BEGIN Text segment

Wednesday, 15 August 2012

Don't Call Her Mrs. Camel

It’s feast or famine in the freelance world, and no one learned that better than actress Sara Berner. By 1940, she had been appearing on radio and in cartoons but the Census report for that year shows she made only $1000 from all her jobs in 1939 and hadn’t worked in ten weeks when the census-taker came around. (She did a short tour in a stage show, “Temptations of 1939” and had one shot in a summer replacement show called “Man About Hollywood” among her work that year).

But things picked up. We’ve talked about her career on the blog before, but I’ve saved a couple of newspaper clippings. First comes this column from the National Enterprise Association, March 16, 1944.

Erskine Johnson
NEA Staff Correspondent
The girl with the most photographed voice in America could bite through a nail every time she thinks of it. Why, it was awful. For years she wanted to meet a big studio executive. Then the casting office made a date for her to meet Buddy de Sylva, the big man at Paramount who could make you a star overnight. Her heart started thumping as a casting director took her to de Sylva's office,
“Mr. de Sylva,” said the casting director, “I’d like you to meet Mrs. Camel.”

END Text segment
BEGIN Data excerpts

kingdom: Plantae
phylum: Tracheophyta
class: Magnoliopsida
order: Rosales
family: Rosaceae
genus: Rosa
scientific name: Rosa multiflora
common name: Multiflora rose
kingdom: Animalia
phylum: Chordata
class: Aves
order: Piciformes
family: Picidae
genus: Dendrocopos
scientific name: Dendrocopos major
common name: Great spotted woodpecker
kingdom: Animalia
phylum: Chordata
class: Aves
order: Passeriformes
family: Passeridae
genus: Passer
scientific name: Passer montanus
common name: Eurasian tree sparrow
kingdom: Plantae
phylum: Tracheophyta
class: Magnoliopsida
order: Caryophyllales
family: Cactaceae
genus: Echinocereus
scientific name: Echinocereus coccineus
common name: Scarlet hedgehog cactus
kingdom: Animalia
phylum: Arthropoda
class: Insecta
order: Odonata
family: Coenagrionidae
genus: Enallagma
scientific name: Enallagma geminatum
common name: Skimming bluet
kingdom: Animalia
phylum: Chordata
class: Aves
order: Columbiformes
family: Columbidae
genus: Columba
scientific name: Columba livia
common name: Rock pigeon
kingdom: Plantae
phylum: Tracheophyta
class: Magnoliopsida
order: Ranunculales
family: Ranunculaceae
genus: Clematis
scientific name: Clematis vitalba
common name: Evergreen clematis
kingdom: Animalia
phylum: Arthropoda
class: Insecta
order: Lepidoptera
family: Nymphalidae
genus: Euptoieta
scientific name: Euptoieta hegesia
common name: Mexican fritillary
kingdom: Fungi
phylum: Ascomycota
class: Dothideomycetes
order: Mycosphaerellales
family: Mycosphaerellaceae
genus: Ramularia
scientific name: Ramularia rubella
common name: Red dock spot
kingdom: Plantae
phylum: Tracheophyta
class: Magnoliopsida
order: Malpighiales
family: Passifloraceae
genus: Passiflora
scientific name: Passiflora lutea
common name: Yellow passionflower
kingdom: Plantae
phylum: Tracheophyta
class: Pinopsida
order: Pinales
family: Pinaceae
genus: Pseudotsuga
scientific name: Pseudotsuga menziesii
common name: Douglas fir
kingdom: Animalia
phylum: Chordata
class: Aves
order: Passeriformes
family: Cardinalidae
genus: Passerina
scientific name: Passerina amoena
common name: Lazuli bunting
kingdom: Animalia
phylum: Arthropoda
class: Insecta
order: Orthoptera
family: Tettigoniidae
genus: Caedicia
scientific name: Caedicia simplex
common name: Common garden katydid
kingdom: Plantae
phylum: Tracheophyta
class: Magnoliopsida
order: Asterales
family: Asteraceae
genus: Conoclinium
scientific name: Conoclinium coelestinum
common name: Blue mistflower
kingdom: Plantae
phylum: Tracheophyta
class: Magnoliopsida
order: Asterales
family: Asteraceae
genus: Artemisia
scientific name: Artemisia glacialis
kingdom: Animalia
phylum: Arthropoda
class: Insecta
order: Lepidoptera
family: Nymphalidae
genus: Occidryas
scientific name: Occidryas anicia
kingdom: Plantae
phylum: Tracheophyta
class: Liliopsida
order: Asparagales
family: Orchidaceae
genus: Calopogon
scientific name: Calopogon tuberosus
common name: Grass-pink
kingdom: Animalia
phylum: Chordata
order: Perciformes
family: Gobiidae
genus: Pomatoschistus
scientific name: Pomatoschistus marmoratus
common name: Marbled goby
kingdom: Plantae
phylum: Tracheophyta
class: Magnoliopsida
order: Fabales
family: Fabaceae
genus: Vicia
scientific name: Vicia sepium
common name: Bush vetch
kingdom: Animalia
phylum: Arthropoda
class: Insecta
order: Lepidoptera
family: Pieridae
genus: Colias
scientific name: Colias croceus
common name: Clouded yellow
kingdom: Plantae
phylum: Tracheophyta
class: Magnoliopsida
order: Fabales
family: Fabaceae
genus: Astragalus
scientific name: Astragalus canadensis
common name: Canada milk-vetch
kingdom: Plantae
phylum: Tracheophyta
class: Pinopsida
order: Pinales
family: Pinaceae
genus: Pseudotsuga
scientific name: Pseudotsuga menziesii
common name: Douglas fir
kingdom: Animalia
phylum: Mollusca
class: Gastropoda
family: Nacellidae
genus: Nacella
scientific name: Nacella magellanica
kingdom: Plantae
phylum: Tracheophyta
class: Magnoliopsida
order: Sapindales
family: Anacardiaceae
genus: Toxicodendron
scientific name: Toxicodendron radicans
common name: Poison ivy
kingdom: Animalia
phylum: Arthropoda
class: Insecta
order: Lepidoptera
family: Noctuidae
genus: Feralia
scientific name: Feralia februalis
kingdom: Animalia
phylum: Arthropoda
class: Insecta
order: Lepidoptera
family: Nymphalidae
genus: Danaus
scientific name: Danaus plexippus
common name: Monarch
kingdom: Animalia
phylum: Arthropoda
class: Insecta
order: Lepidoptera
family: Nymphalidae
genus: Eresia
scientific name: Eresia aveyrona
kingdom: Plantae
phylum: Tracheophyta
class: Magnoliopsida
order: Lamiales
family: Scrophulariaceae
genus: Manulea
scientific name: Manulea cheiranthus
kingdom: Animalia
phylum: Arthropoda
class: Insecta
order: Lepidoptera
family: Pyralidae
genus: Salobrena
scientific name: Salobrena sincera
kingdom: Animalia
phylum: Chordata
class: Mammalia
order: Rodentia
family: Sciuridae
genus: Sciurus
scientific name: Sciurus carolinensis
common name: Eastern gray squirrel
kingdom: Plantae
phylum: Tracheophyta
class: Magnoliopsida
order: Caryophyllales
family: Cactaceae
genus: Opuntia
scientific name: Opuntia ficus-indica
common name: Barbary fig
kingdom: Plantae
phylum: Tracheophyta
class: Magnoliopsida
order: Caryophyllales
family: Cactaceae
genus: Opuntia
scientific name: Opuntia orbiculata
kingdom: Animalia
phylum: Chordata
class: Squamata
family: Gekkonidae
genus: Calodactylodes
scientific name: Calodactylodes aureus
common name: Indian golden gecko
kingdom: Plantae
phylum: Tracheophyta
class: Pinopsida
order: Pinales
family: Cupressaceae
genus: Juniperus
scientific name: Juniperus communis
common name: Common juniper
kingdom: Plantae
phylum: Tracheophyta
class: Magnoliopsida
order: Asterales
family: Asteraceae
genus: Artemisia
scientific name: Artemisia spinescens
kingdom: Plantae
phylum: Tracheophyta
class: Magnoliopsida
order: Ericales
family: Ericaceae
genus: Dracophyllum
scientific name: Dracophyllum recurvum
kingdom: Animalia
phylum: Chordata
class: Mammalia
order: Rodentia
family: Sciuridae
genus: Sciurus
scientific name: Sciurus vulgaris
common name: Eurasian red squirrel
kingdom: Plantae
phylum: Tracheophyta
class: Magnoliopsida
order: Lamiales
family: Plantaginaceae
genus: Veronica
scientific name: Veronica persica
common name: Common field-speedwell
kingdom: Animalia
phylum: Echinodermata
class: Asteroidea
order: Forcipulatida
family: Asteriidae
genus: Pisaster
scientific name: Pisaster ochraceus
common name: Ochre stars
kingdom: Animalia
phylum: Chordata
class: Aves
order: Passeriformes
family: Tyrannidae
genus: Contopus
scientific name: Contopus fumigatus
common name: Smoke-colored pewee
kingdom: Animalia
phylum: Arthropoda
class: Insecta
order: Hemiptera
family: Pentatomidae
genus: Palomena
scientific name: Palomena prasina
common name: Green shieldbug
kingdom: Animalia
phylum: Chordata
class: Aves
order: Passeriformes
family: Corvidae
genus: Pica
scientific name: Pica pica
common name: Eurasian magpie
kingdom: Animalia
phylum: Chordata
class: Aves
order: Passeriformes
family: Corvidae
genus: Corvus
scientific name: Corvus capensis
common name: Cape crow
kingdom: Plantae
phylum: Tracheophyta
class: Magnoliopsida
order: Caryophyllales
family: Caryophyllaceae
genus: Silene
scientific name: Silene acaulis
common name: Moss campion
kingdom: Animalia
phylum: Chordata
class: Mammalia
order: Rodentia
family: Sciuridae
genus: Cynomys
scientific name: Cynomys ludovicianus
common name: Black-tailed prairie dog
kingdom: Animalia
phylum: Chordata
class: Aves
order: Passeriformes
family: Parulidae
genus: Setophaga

END Data excerpts

### Required task A
Reproduce the part of the Sara Berner blog post that begins with "Wednesday, 15 August" and ends after "March 16, 1944.", substituting "self-employed" for "freelance".
### Required task B
Carry on the blog post about Sara Berner from the point where its text ends.
The entries are separate material and have no connection to the blog post about Sara Berner.

### Final result A
Wednesday, 15 August 2012

Don't Call Her Mrs. Camel

It’s feast or famine in the self-employed world, and no one learned that better than actress Sara Berner. By 1940, she had been appearing on radio and in cartoons but the Census report for that year shows she made only $1000 from all her jobs in 1939 and hadn’t worked in ten weeks when the census-taker came around. (She did a short tour in a stage show, “Temptations of 1939” and had one shot in a summer replacement show called “Man About Hollywood” among her work that year).

But things picked up. We’ve talked about her career on the blog before, but I’ve saved a couple of newspaper clippings. First comes this column from the National Enterprise Association, March 16, 1944.

### Final result B
“Oh-o-o-o-o-o, it was terrible,” Sara Berner said. “I talked to de Sylva for 20 minutes. But everybody called me Mrs. Camel. It was Mrs. Camel this and Mrs. Camel that. Nobody even mentioned my name. Nobody called me Sara Berner. Just Mrs. Camel. Even today when I see Mr. de Sylva on the lot he says, ‘Hello, Mrs. Camel.’ It’s heart-breaking.”
De Sylva, you see, had to approve Sara’s voice as Mrs. Camel for that gag sequence in “The Road to Morocco,” which is why the casting director took Sara to his office.
A Thousand Voices
Her name probably doesn't mean much to you, either. But you’re familiar with her voice in a thousand forms on screen and radio. In fact, she has the most famous voice in Hollywood. She’s the voice of Red Hot Riding Hood in those M-G-M cartoons, the voice of Little Jasper in George Pal’s Puppetoons. She’s Josephine of the Amos and Andy show, Gladys Zybisco of the Jack Benny show.
Being just a voice in a town where faces are so important is paving Sara big dividends.
“I can get even with a lot of people,” Sara chuckled. For instance, those “Speaking of Animals” shorts in which the animals speak. “If I don’t like a girl because she’s catty or something. I just copy her voice for a cat or skunk.”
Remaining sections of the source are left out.